Whether they realize it or not, fathers play an important role in their children’s development. Roland Warren, Director of the National Fatherhood Initiative, says that, “Kids have a hole in their soul the shape of their dads. They have this tremendous desire to connect-it’s in there, it’s part of who they are.” Kyle Pruett, Clinical Professor of Psychiatry at the Yale Child Study Center, believes “Men are the single greatest untapped resource in the lives of American Children.” I agree. We currently live in the best of times and the worst of times for fatherhood. We live in the best of times because fathers who are engaged in their child’s life spend more time than fathers of any previous generation. We live in the worst of times because millions of children continue to miss the regular presence of Dad.
What difference does a dad make? Are they really that important? For the most part, studies have consistently demonstrated that fathers-whether they live with their children or not, matter in the lives of their children. When fathers are present, they provide economic support for their children and assume emotional and caregiving responsibilities.
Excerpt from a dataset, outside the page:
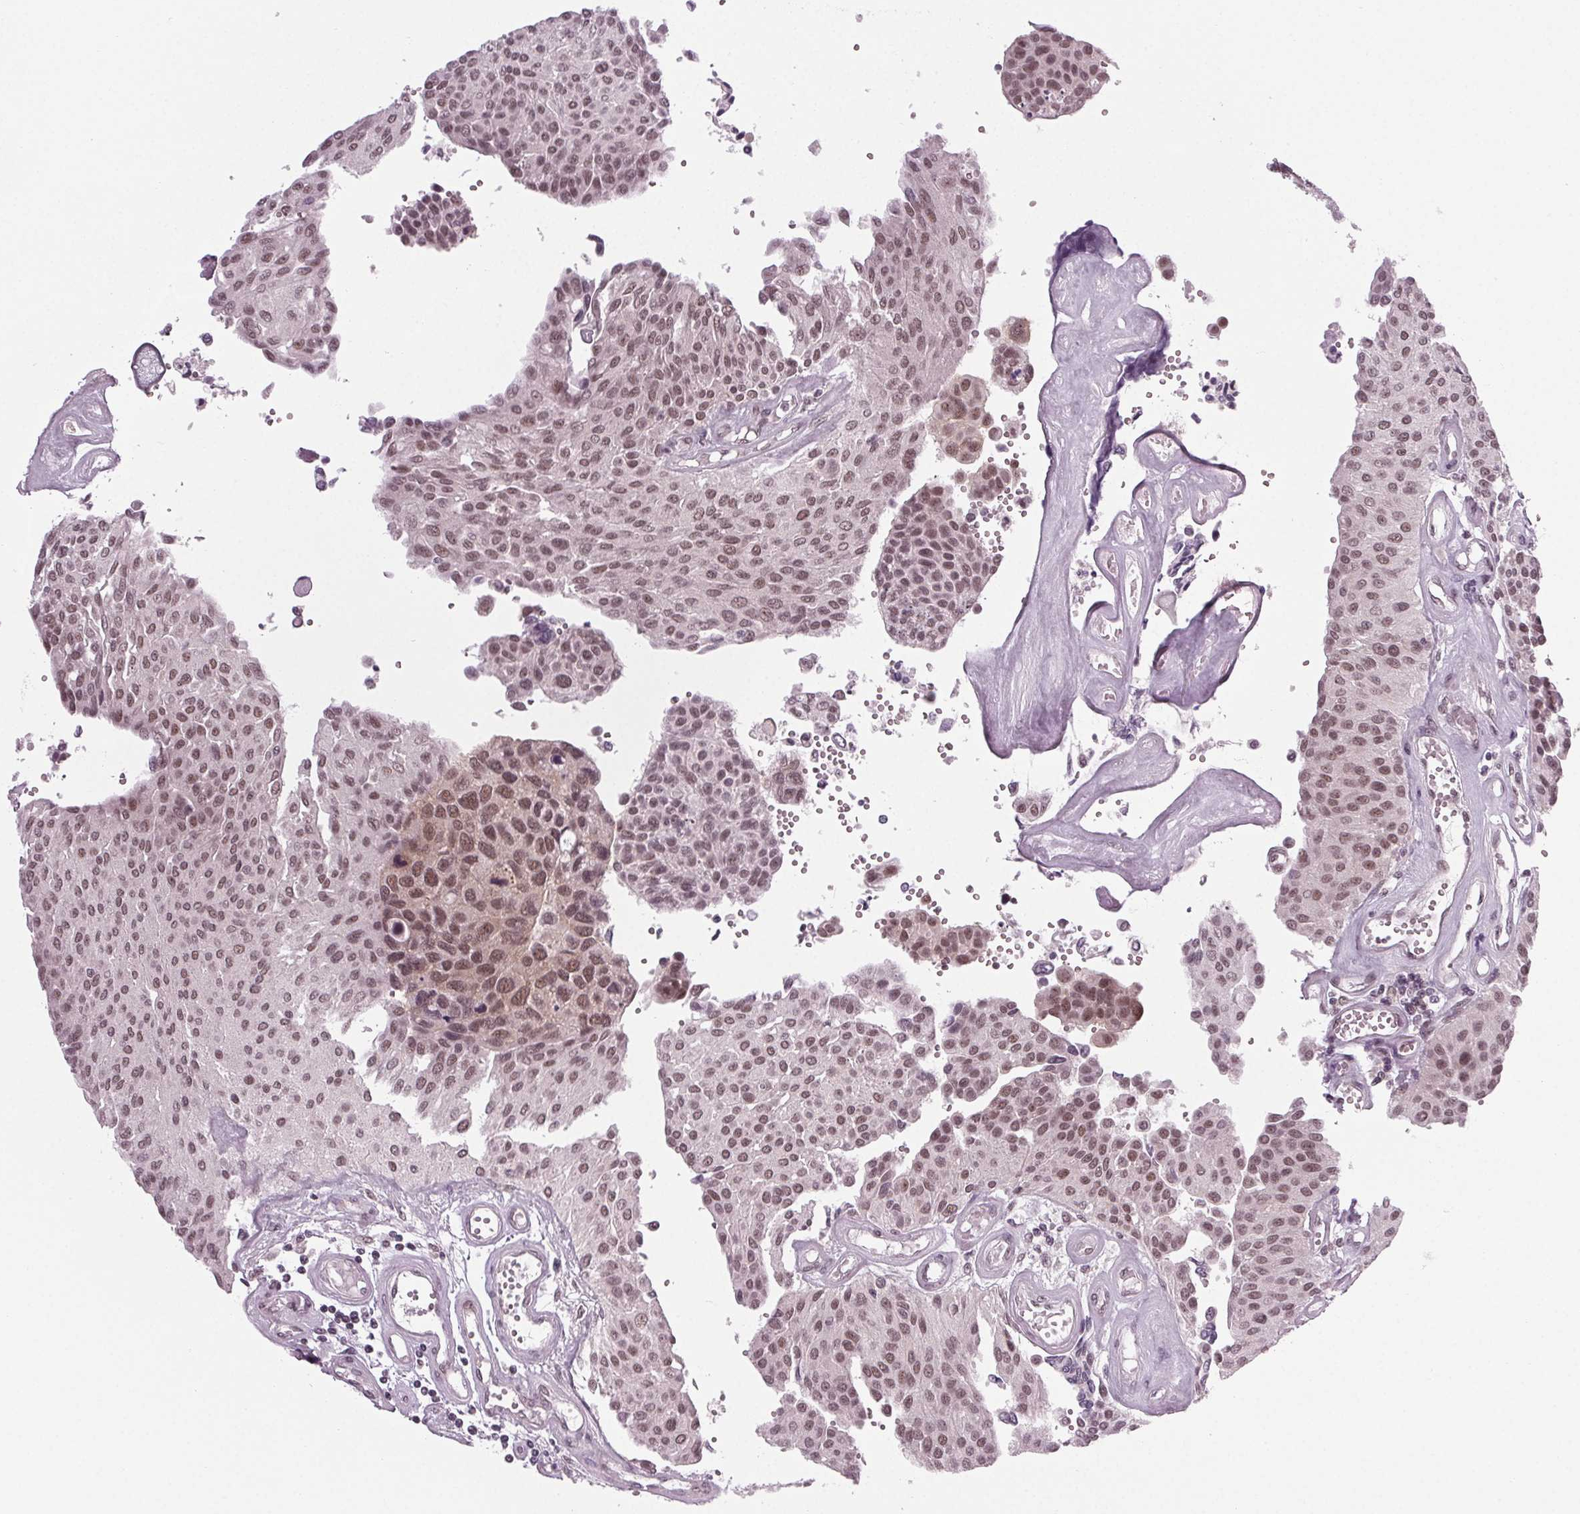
{"staining": {"intensity": "moderate", "quantity": ">75%", "location": "nuclear"}, "tissue": "urothelial cancer", "cell_type": "Tumor cells", "image_type": "cancer", "snomed": [{"axis": "morphology", "description": "Urothelial carcinoma, NOS"}, {"axis": "topography", "description": "Urinary bladder"}], "caption": "This photomicrograph exhibits immunohistochemistry (IHC) staining of urothelial cancer, with medium moderate nuclear staining in approximately >75% of tumor cells.", "gene": "DDX41", "patient": {"sex": "male", "age": 55}}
Well-fathered children are shown to be more emotionally intelligent and socially successful as adults. When fathers are absent, their absence may negatively impact children’s academic achievement, gender-specific development, general behavioral adjustment and anger management, especially in males.
Yet just being physically present isn’t enough to be a great father. It is critical that a dad be warm and emotionally available to his child. Author and researcher, John Gottman, describes this kind of father as an “emotion coaching father.” Emotion Coaches are parents who listen to their children’s feelings, see the sharing of feelings as an opportunity for intimacy, and validate their children’s emotions. The Gottman group found that some dads are terrific for their kids and some dads are awful for them. It is not just the mere presence and availability of fathers that matters, but exactly how they are present.
The following tips, developed by the Gottman group, will help fathers and mothers become better emotion coaches.
|Helpful Dads||Harmful Dads|
|1. Notice lower intensity emotions in children.||1. Unaware of kids’ emotions until they escalate.|
|2. See these emotions as an opportunity for intimacy or teaching.||2. See these negative emotions as toxic and a failure of parenting.|
|3. Validate and empathize with emotions, even if there is misbehavior.||3. Try to change the emotion to a positive one, or dismiss the emotion.|
|4. Help your child verbally label all the emotions he or she is feeling.||4. See introspection as a waste of time or dangerous.|
|5. Set limits on misbehavior or problem solve if there is no misbehavior.||5. Disapproval of your child having negative emotions.|
Gottman’s work suggests two important connections for both dads and moms. First, a parent’s attitude toward emotions can have a big impact on the way children learn to cope with feelings. Second, children whose parents respond to their emotions with patience and empathy do better in lots of ways, including academic achievement, better overall health, and stronger friendships, among other things.
While children may not always recognize the importance dad plays in their lives, most children long for and need a loving, involved and responsible father or father-figure. It is far more important to be emotionally engaged in the life of your child than, say the newspaper, your hobby or even your job . . . if for no other reason than to avoid the risk of being put on the trading block!